With the Presidency of Donald Trump not being a particularly easy time to be Muslim in America, Moghul’s hopes are to give people the courage to rethink notions that Islam is some simplistic ideology or political program.  “Unfortunately in the last century or two and partially in response to colonialism and changing circumstances in Muslim majority societies, Islam was repurposed as an identify movement.  Or as a political program for liberation.  And probably, most famously this happened in the Arab world after the ’67 war, the failure of Pan-Arabism and secular forms of identify and ideology, and Islamism kind of stepped into the vacuum and become wildly popular.”

Issues of identity are often tricky.  And Moghul continues to explore his own as a Muslim.  “The primary function of Islam is suppose to be a means of access to God and a way of transforming yourself.  I wanted to tell the story of that struggle because I wanted to get beyond the narrative of Islam as either this amazing good thing that never does anything wrong and this incredible evil, demonic force in the world which is responsible for everyone’s problems.    And I wanted to talk about what it is actually like to be a Muslim in the world where you’re struggling with yourself and your religious tradition and the world around you and trying to make sense of all those things.”

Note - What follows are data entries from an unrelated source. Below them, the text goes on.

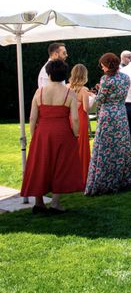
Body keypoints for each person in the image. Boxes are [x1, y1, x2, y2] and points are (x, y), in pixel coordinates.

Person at [21, 59, 83, 213]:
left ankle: (39, 202)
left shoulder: (39, 92)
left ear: (48, 73)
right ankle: (55, 203)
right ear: (64, 75)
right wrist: (76, 134)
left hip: (42, 132)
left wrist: (34, 135)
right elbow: (75, 118)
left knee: (40, 165)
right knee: (60, 166)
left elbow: (32, 118)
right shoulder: (69, 93)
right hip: (62, 133)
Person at [85, 53, 131, 196]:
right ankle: (124, 180)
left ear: (107, 65)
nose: (101, 67)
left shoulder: (106, 79)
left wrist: (93, 95)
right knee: (121, 147)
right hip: (121, 114)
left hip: (108, 116)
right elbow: (120, 94)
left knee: (105, 148)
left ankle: (105, 182)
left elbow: (101, 99)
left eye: (102, 64)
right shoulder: (125, 77)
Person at [68, 63, 95, 186]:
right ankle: (82, 175)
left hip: (69, 118)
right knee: (82, 146)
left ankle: (70, 175)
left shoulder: (67, 87)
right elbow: (86, 108)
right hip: (81, 119)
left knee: (71, 147)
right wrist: (93, 98)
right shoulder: (83, 90)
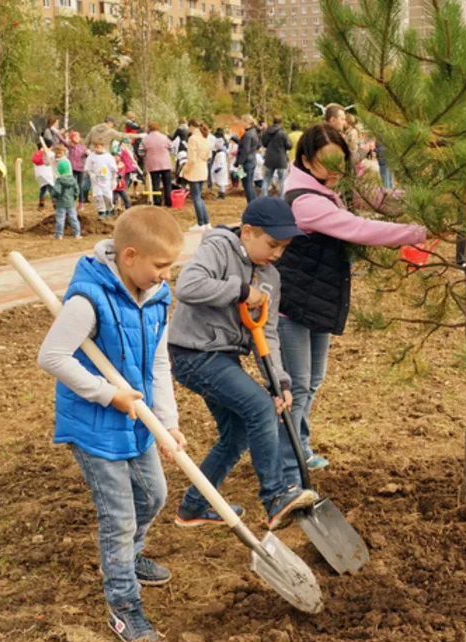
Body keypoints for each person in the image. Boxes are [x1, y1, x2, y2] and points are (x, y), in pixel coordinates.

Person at [36, 206, 187, 642]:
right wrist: (108, 394)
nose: (166, 275)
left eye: (170, 267)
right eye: (160, 266)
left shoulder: (157, 296)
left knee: (155, 495)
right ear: (129, 256)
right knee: (118, 517)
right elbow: (52, 356)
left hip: (135, 418)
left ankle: (127, 556)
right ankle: (122, 604)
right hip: (94, 424)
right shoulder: (89, 299)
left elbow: (158, 361)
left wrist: (167, 422)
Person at [276, 124, 428, 477]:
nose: (334, 170)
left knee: (312, 380)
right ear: (306, 160)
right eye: (325, 163)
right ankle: (287, 464)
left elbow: (377, 199)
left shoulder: (330, 187)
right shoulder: (306, 200)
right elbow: (359, 227)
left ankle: (300, 446)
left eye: (340, 162)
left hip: (318, 296)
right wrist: (418, 232)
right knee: (295, 386)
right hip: (292, 302)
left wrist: (426, 202)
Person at [168, 198, 319, 530]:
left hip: (223, 357)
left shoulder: (270, 277)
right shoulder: (219, 247)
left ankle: (194, 504)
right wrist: (239, 290)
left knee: (236, 436)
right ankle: (275, 496)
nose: (277, 254)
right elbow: (188, 286)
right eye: (272, 244)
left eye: (284, 248)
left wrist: (279, 381)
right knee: (260, 409)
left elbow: (267, 333)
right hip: (193, 353)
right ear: (247, 232)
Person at [183, 122, 213, 231]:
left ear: (192, 128)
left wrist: (185, 169)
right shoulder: (206, 139)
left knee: (196, 197)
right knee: (199, 197)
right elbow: (209, 155)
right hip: (203, 168)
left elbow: (191, 159)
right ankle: (207, 222)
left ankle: (200, 223)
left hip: (194, 170)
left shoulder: (193, 139)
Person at [48, 159, 82, 240]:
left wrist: (54, 197)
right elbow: (77, 190)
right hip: (71, 203)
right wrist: (74, 197)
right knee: (74, 218)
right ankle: (77, 234)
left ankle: (59, 235)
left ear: (59, 170)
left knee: (60, 219)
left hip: (61, 203)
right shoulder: (73, 180)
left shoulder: (59, 180)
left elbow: (56, 190)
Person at [85, 139, 119, 219]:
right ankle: (101, 211)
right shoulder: (91, 156)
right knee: (98, 196)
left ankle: (109, 209)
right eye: (95, 146)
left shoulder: (108, 156)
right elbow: (88, 168)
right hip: (96, 180)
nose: (97, 147)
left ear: (102, 146)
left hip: (107, 179)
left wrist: (114, 179)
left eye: (99, 146)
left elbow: (114, 169)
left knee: (107, 196)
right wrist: (91, 174)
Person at [142, 122, 174, 208]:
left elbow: (140, 152)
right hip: (165, 163)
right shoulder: (164, 137)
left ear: (149, 128)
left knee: (155, 184)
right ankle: (168, 202)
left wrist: (147, 154)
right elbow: (171, 149)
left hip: (153, 164)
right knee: (167, 184)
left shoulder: (145, 139)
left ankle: (157, 202)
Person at [261, 117, 294, 197]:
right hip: (281, 159)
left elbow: (264, 143)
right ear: (281, 122)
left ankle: (264, 197)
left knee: (266, 179)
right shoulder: (283, 133)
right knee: (283, 180)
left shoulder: (267, 132)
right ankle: (281, 199)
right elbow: (289, 146)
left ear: (273, 122)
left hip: (269, 158)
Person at [237, 115, 262, 203]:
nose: (240, 123)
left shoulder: (248, 134)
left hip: (245, 162)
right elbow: (257, 145)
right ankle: (253, 203)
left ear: (246, 122)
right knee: (249, 184)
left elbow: (245, 150)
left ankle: (251, 204)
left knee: (247, 185)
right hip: (251, 160)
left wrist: (239, 163)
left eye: (241, 121)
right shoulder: (253, 132)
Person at [68, 132, 91, 209]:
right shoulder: (70, 146)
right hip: (72, 168)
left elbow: (88, 154)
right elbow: (62, 140)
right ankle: (71, 202)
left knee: (80, 186)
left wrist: (88, 154)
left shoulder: (82, 147)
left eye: (78, 137)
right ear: (72, 138)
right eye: (75, 137)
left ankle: (81, 203)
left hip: (81, 169)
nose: (77, 138)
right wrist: (55, 131)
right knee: (73, 185)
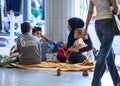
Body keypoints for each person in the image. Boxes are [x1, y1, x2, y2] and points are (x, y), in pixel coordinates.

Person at [83, 0, 120, 86]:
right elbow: (116, 9)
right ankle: (95, 83)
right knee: (103, 53)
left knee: (109, 53)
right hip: (108, 22)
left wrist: (86, 29)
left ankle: (117, 81)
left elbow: (90, 12)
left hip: (98, 24)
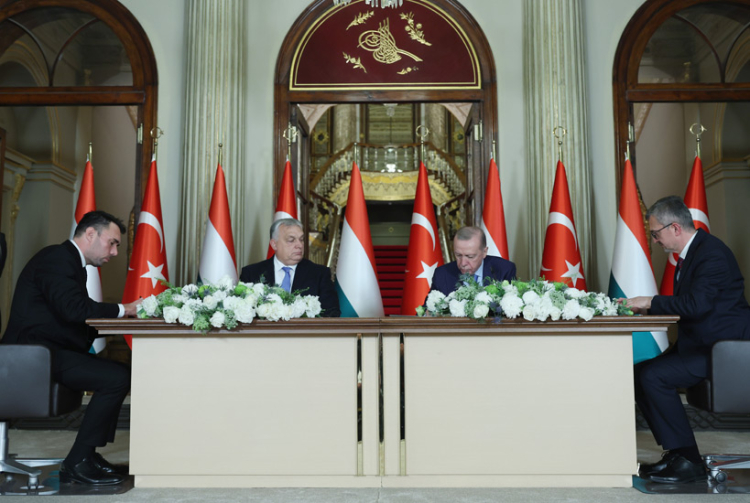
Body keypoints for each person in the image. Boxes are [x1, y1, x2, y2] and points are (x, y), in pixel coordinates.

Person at [2, 211, 142, 486]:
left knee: (118, 373)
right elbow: (73, 309)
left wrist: (120, 320)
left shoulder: (69, 262)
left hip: (46, 353)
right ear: (90, 234)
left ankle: (87, 456)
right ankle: (78, 461)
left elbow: (70, 317)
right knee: (116, 377)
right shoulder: (56, 258)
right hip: (30, 358)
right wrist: (123, 310)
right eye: (112, 243)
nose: (115, 252)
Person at [625, 196, 750, 484]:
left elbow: (697, 305)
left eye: (656, 233)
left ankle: (689, 461)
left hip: (724, 352)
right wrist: (648, 308)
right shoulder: (694, 253)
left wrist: (650, 302)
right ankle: (678, 454)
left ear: (675, 228)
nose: (654, 240)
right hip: (703, 345)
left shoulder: (711, 254)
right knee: (639, 373)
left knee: (654, 376)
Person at [240, 218, 340, 317]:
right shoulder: (251, 274)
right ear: (274, 244)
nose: (299, 245)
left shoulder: (320, 274)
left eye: (301, 239)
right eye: (291, 240)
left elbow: (332, 313)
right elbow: (242, 312)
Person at [429, 226, 516, 296]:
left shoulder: (504, 270)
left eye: (470, 256)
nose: (463, 263)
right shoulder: (442, 274)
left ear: (484, 252)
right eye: (458, 255)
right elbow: (427, 310)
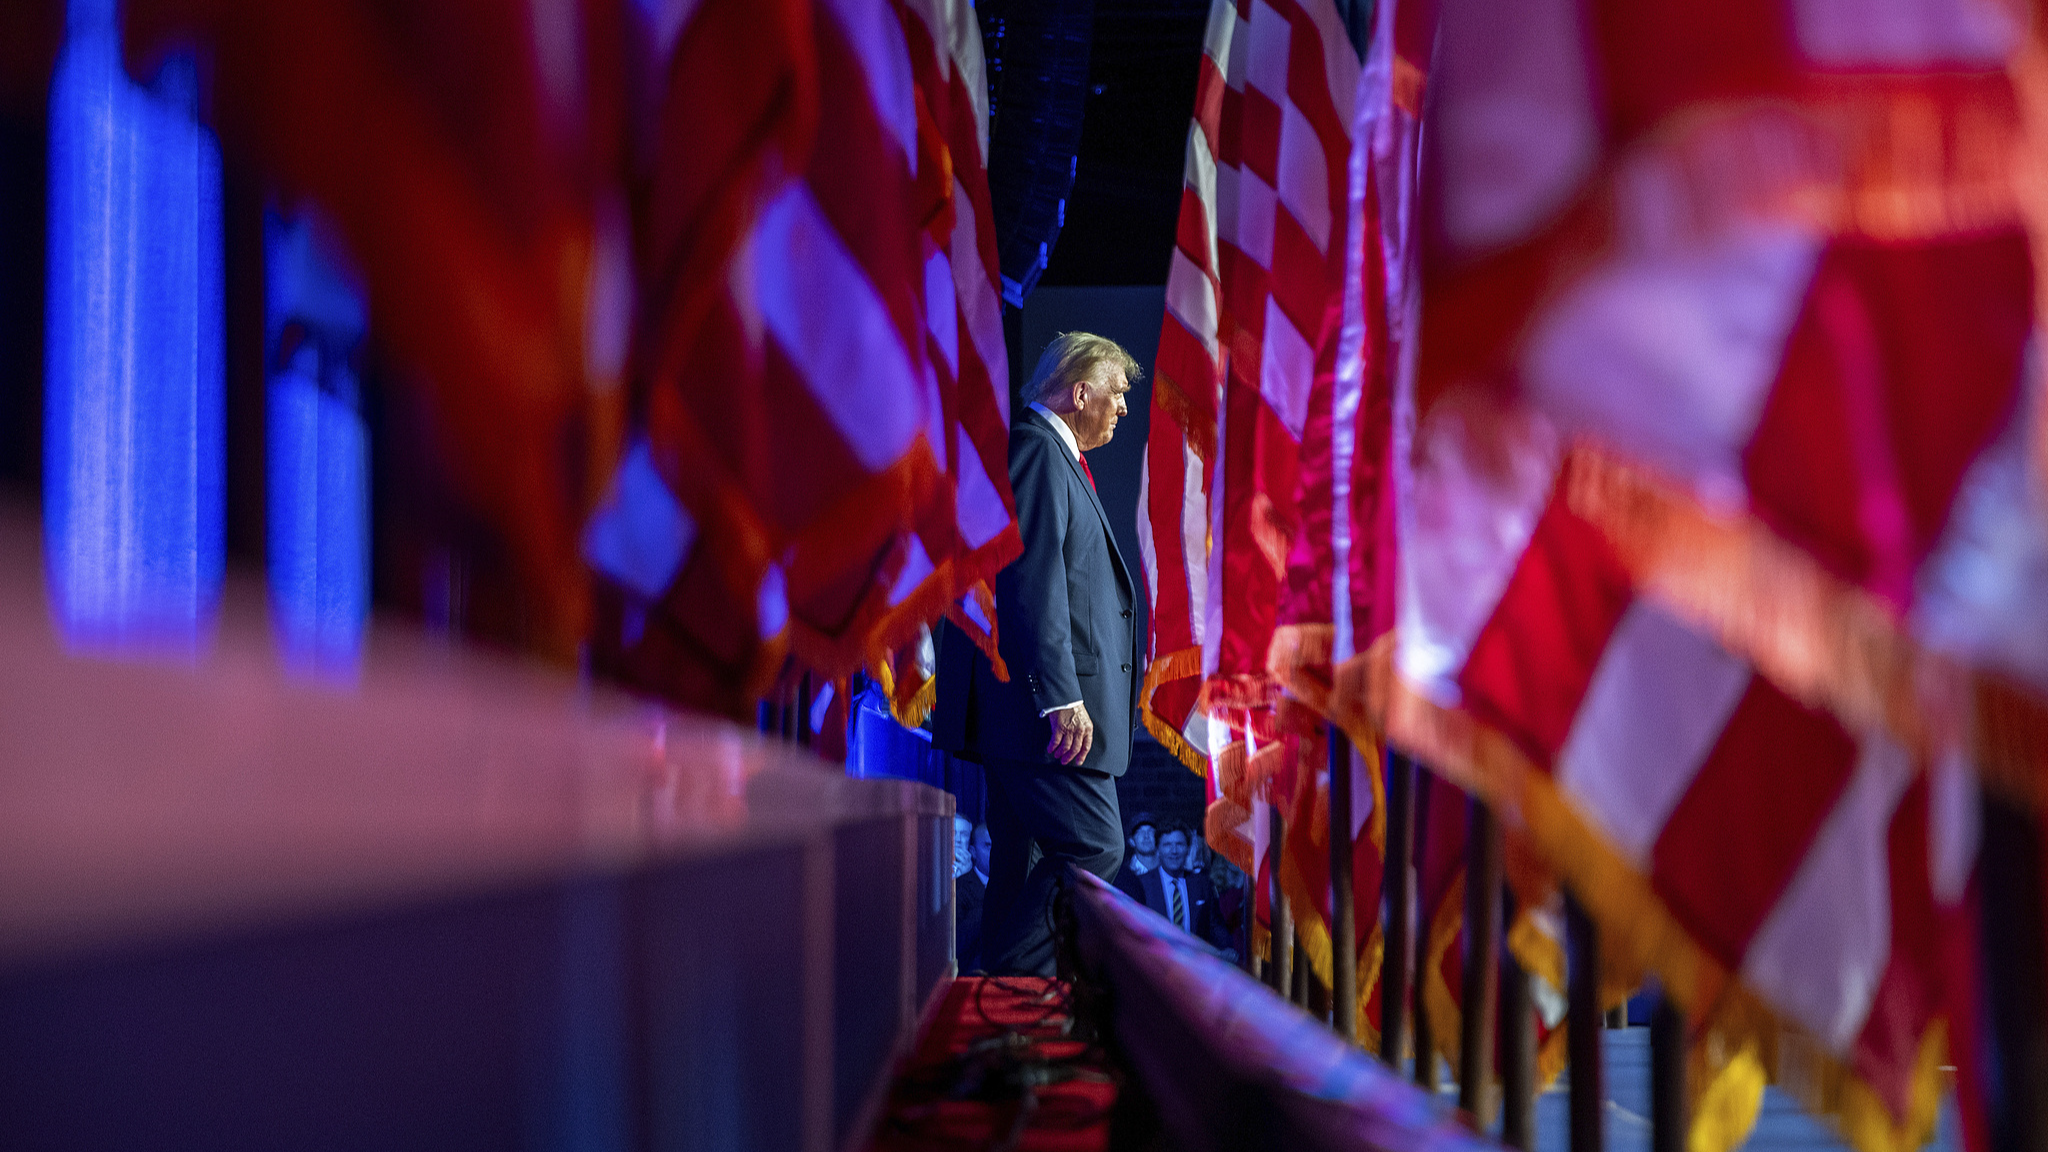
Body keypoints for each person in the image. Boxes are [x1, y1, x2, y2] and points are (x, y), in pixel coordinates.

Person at [931, 331, 1142, 977]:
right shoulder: (1037, 450)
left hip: (1029, 718)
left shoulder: (1056, 456)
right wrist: (1062, 697)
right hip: (1042, 715)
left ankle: (1003, 1016)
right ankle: (1012, 980)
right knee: (1095, 847)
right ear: (1081, 391)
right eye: (1118, 392)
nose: (1124, 407)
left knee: (1021, 863)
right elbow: (1029, 581)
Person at [1139, 823, 1237, 961]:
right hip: (1156, 964)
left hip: (1195, 966)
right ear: (1158, 850)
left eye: (1179, 844)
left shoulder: (1202, 884)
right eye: (1167, 845)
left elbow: (1214, 925)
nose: (1174, 851)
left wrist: (1228, 950)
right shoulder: (1143, 884)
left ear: (1187, 848)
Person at [953, 815, 985, 972]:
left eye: (964, 834)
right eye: (953, 833)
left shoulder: (980, 873)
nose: (958, 840)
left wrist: (965, 877)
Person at [1112, 812, 1159, 901]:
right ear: (1131, 841)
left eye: (1150, 831)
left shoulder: (1169, 870)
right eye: (1140, 832)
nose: (1146, 836)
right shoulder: (1124, 874)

Something certainly must be done to rein in the problem of terrorism and quell the violent ideologies that are spreading to generations of Muslims.  Beyond stepping up basic security measures and investing sizable sums to counter-intelligence methods, European leaders have struggled to find solutions.  Instability in Iraq, Afghanistan, and Syria has only increased radicalization across the globe, with disaffected Muslims solidifying their sense of self and purpose by taking up arms against Western invaders in Muslim lands, regimes they view as collaborators, or against secular regimes without legitimacy as they see in Syria’s strongman President Bashar al Assad.  With ISIS losing ground in Iraq and Syria, many of these youths are returning to their homes in Europe.

The attacks in Barcelona are the latest example of this particular, perverse interpretation of being Muslim leading to deadly and tragic results.  But Moghul hopes to open the door for a more complicated conversation about being Muslim, “transcending being a professional Muslim and getting beyond caricatures and getting beyond simplistic ways of looking at the world.”    Learning about various mindsets in the Muslim world will not make issues of terrorism immediately go away, but the process can serve as a steppingstone to understand issues facing Muslim communities, and what perhaps can be done to limit the spread of extreme ideas to help patch up the deep wounds they cause.  “It’s a small effort,” says Moghul, “but hopefully it opens the door to more efforts too.”